The Tech Stack: Quantum, AI, and Robots
Imperagen’s approach relies on a three-pronged technical strategy designed to eliminate the guesswork inherent in biocatalysis. Rather than starting with physical mutations, the company employs quantum physics-based simulations. These models allow researchers to predict how millions of different enzyme variants will behave on a computer, narrowing the field of candidates before a single pipette is touched.
This quantum data is then fed into custom AI models specifically trained on the chemical problems the company is trying to solve. To prevent these models from becoming theoretical echoes, Imperagen utilizes a “closed-loop simulation.” This involves using robotics and automation to generate real-world experimental data, which is then looped back into the AI to refine its predictions.

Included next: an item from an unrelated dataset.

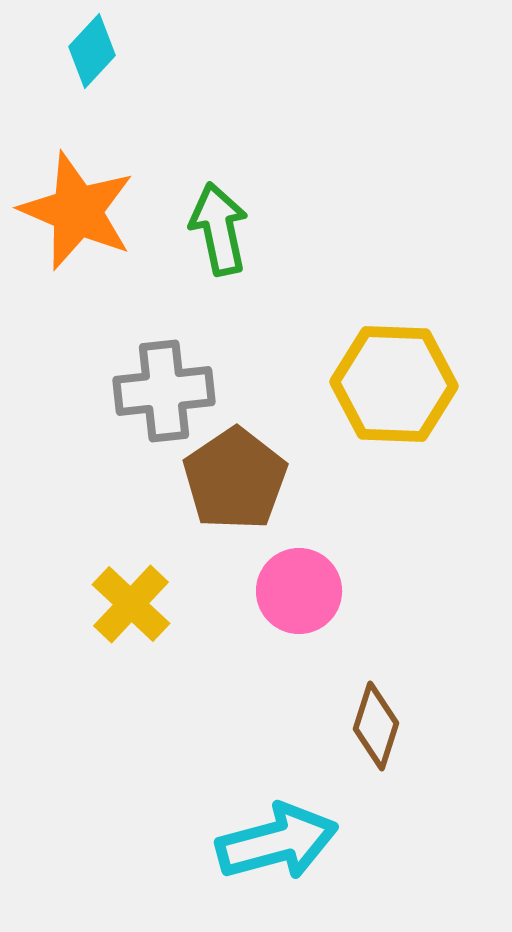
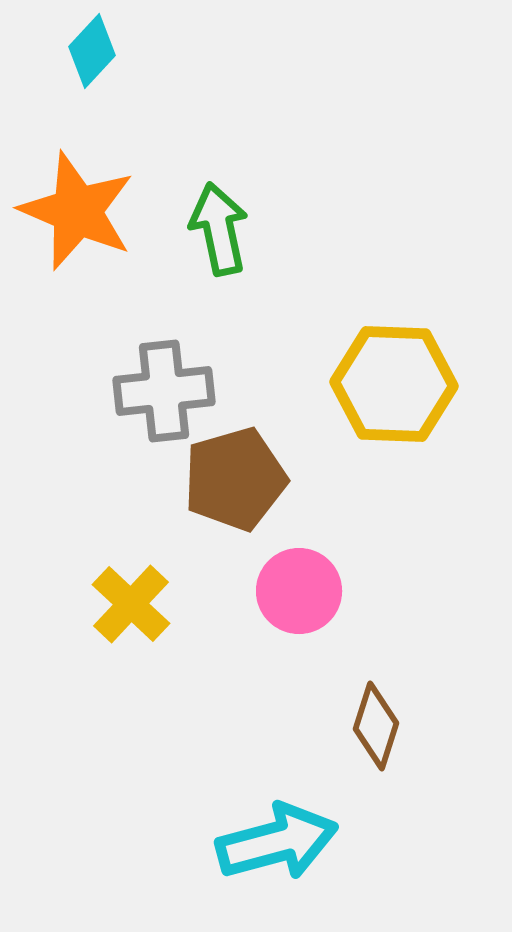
brown pentagon: rotated 18 degrees clockwise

This synergy addresses a persistent gap in the biotech sector. While many AI-powered platforms can suggest promising candidates in a digital environment, those candidates frequently fail when scaled up for industrial production. By integrating quantum simulations with automated physical validation, Imperagen aims to ensure that what works on the screen actually works in the vat.
Scaling Commercial Bio-Production
The appointment of Guy Levy-Yurista as CEO marks a strategic shift for the company as it moves toward commercialization. Levy-Yurista, who brings a background in enterprise technology and life sciences, is tasked with building out a vertical AI infrastructure for biocatalysis—the process of accelerating chemical reactions using natural catalysts.
The implications of this technology extend far beyond a single lab. Enzymes are the workhorses of the modern bio-economy. In pharmaceuticals, they are critical for drug discovery and development. In the energy sector, they are the key to unlocking more efficient biofuels. Even the food and agriculture industries rely on enzymes to improve sustainability and reduce the carbon footprint of industrial manufacturing.
Imperagen enters a competitive landscape alongside other AI-driven biotech firms such as Cradle Bio, Biomatter, and Absci. However, the emphasis on quantum-level simulation provides a distinct technical angle in a field increasingly crowded with generative AI wrappers.
Roadmap and Expansion
With total funding now sitting at £8.5 million ($11.42 million), Imperagen is entering a period of aggressive scaling. The new capital is earmarked for a significant hiring push for AI specialists and the expansion of the company’s experimental lab capabilities. Over the next two years, the company intends to build out a dedicated go-to-market function to transition its technology from the research phase to industrial partnerships.
As the industry pushes toward “greener” chemistry, the ability to reliably produce cleaner, safer bio-products is becoming a commercial necessity. Imperagen’s success will likely depend on whether its quantum-AI hybrid can consistently outperform the legacy methods of the biotech establishment.